As such, the material is certainly wry, but cheaply so, like an extended riff on recent-history-as-farce. One chapter describes local prostitutes beguiling American defence contractors in broken English at a luxurious Hyatt that rises amid the rubble and hellfire of some unfathomably complex and gruesome civil strife; the underlying assumption of crass injustice is too assured to be lively beyond the immediate tragicomedy of the scene. Complete with Dick Cheney jokes and clever Halliburton wordplay, not to mention lists of the American corporate logos that festoon a place permanently stuck between the First and Third Worlds, the novel in fact provides a grinning confirmation of our armchair dissenters’ worries about the decadence of twentyfirst- century living. Of course, we’re supposed to regard things like a “Holocaust for Kidz” theme-park proposal as the depressing reduction of history to amoral commodity, but Shteyngart’s refusal to pull back from Misha’s own casual indifference toward this situation means that the novel’s hyperactive irony dulls its critiques.
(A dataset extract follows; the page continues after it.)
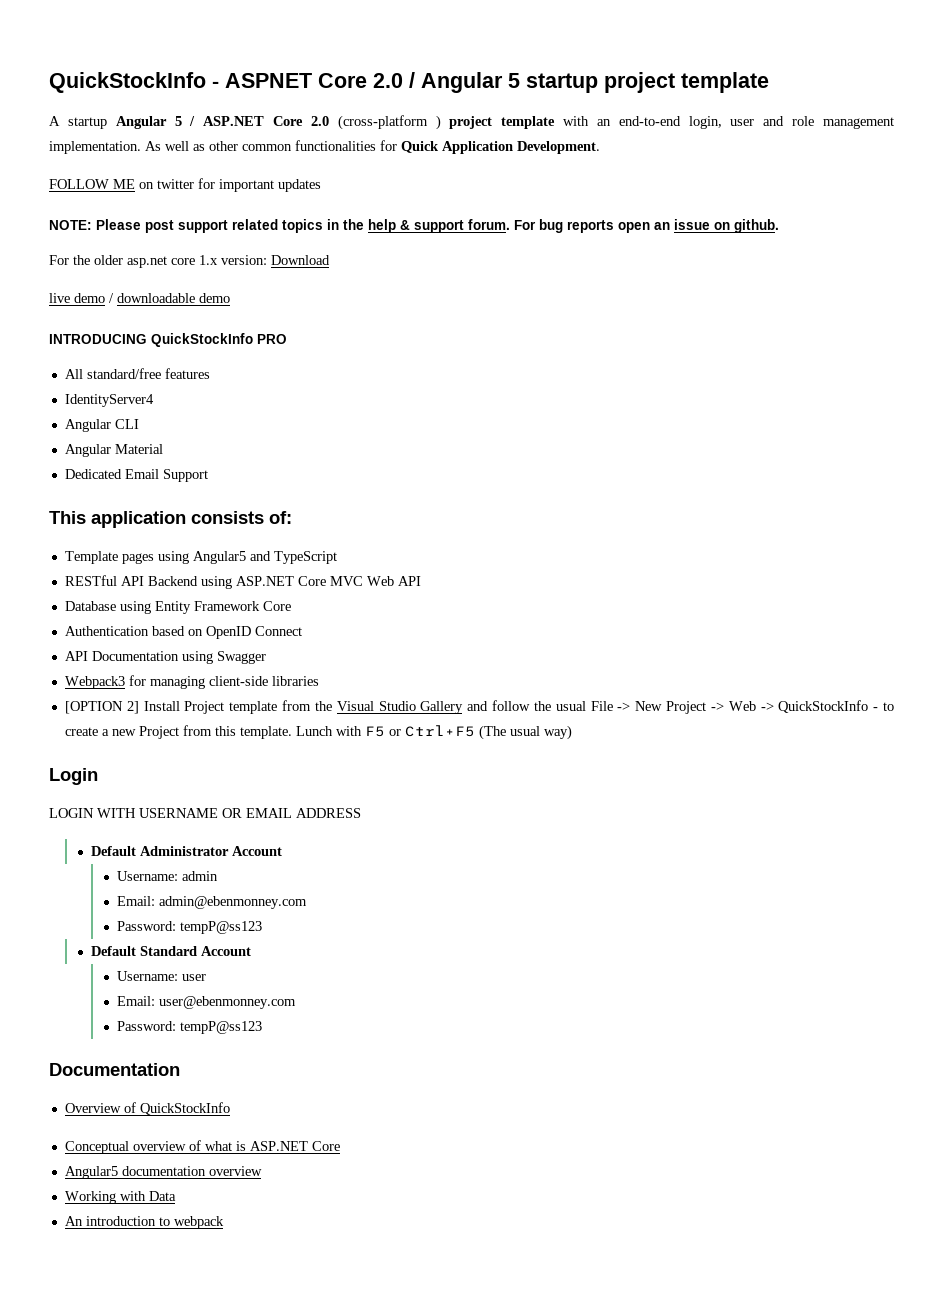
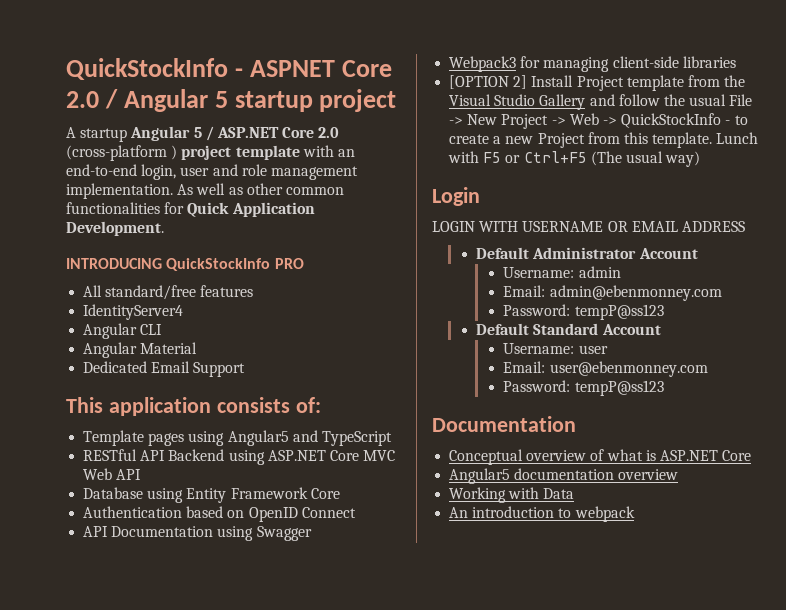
[681,72,769,93] template -> (397, 100) none
[49,178,321,192] [49,219,779,233] [49,255,330,268] [49,293,230,303] // FOLLOW ME on twitter for important updates // NOTE: Please post support related topics in the help & support forum. For bug reports open an issue on github. // For the older asp.net core 1.x version: Download // live demo / downloadable demo -> (164, 228) none
[64,1102,230,1115] // Overview of QuickStockInfo -> (576, 424) none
We’re left with a large-scale caricature that provides easy laughter about Western life advancing along the brink: “The particular world of the Park Hyatt Svanï City floated around me — buffalo wings drumming against whiskey bottles, floral duvet covers suffused in cnn’s lunar glow, and in the distance the people, threadbare and heat-stricken, playing out their imponderable dramas.”
The dark stories and histories of the prior century, crashing into more recent folly and tragedy, tempt us to avoid fully recognizing burdens both old and new, whether through concerted sarcasm, as in Shteyngart, or pacifying nostalgia, as in Gaddis. But that’s why Judt’s and Vollmann’s books, with their willingness to reflect and engage these burdens to the fullest possible extent, are so crucial. Whether through the fever dream of a rumbling historical novel or through the comprehensive education of an encyclopedic history, Europe Central and Postwar give us the opportunity to fix our imaginations and critical faculties on the twentieth century’s core event — European civilization’s irreparable ruin. Encountering history from both within and without provides a painful reminder of the present’s abusing and disabusing relationship to the past — because what once was can always be again.